Last month, Jobbik’s foreign policy cabinet head Marton Gyongyosi said that the recent Gaza escalation “makes it timely to tally up people of Jewish ancestry who live here, especially i the Hungarian government, who, indeed, pose a national security risk to Hungary”.

In an apparent response to his concerns, Fonagy specified he did not have dual citizenship with Israel and was not religious.

Jobbik’s stranglehold on the youth vote, amongst which it commands the highest proportion of support of any political party with 20% approval ratings, and its overall position as the country’s third largest political party is largely attributed to the European nation’s ailing economy and increasing social tensions caused y virulent austerity measures implemented to overcome the entrenched recession.

It is far from the first time Jobbik has found itself embroiled in an anti-Semitism scandal, after MP Gyongyosi came under fire earlier this year for appearing to question the number of Hungarian Jews murdered and deported during the Holocaust, as he claimed it had become a political business to elevate the numbers.
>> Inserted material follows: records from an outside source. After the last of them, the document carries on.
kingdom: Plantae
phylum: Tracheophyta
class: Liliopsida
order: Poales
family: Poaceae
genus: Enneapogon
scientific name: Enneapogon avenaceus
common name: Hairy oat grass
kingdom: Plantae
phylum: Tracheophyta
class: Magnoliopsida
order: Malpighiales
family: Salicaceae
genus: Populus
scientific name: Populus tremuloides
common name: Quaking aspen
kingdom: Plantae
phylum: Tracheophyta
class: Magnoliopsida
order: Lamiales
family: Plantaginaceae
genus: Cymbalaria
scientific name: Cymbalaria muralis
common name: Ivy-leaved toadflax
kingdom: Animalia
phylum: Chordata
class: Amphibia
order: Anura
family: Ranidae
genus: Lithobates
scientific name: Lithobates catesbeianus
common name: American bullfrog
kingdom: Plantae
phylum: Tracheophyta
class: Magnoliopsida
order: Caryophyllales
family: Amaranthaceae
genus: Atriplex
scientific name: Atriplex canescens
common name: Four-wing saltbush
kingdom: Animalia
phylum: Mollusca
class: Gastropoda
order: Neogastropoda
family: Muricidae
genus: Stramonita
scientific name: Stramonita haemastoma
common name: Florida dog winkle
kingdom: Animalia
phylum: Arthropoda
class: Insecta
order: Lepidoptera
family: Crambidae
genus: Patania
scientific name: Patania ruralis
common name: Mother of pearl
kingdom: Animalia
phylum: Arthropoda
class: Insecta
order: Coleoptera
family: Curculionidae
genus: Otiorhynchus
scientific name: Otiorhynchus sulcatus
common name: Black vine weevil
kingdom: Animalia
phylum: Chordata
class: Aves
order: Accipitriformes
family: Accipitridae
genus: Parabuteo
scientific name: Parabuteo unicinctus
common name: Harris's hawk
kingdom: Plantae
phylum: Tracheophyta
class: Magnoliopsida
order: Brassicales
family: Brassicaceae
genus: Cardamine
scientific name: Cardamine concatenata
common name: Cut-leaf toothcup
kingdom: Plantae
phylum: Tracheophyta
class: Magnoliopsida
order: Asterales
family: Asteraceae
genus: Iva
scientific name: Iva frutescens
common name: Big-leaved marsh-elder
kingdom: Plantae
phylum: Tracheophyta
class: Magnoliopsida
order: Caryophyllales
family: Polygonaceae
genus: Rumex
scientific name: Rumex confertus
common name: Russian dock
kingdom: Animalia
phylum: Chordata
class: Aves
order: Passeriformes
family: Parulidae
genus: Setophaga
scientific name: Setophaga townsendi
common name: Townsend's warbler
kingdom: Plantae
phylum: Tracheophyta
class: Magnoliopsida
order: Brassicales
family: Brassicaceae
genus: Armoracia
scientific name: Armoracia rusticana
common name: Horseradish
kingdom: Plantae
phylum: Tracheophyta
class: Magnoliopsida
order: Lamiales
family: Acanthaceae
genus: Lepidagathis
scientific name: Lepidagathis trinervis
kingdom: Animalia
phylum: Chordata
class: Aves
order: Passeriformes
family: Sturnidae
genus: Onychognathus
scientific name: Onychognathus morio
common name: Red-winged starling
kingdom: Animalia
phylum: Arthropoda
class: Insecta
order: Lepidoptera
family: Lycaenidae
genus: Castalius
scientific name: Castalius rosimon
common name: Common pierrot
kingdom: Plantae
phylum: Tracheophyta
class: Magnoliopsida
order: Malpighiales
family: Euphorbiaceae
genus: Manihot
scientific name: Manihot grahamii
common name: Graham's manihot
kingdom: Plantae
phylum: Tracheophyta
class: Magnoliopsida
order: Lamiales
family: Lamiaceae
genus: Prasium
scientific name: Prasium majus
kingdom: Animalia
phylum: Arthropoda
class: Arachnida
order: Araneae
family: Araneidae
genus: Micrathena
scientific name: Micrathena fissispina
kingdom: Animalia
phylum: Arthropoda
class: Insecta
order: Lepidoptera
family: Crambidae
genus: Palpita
He said that Israel’s treatment of the Palestinians is a "Nazi system" and compared Israeli Foreign Minister Avigdor Lieberman to Joseph Goebbels.

"The Jews don’t have the right to talk about what happened in the Second World War," he said, adding that "Jews are looking to build outside of Israel. There is a kind of expansionism in their behaviour”.

Whilst the Hungarian chief rabbi Slomo Koves concede that not “all people who vote for Jobbik are anti-Semites”, he also warned that “if Jobbik brings it (anti-Semitic rhetoric)into the public discourse, even people who were not anti-Semites before, they feel like it's a way to show your frustration... The problem is that this has an effect on the state of mind of all Hungarians”.

An estimated 550,000 Hungarian Jews were killed during the Holocaust, and about 100,000 of the country's current 10 million-strong  population are Jewish.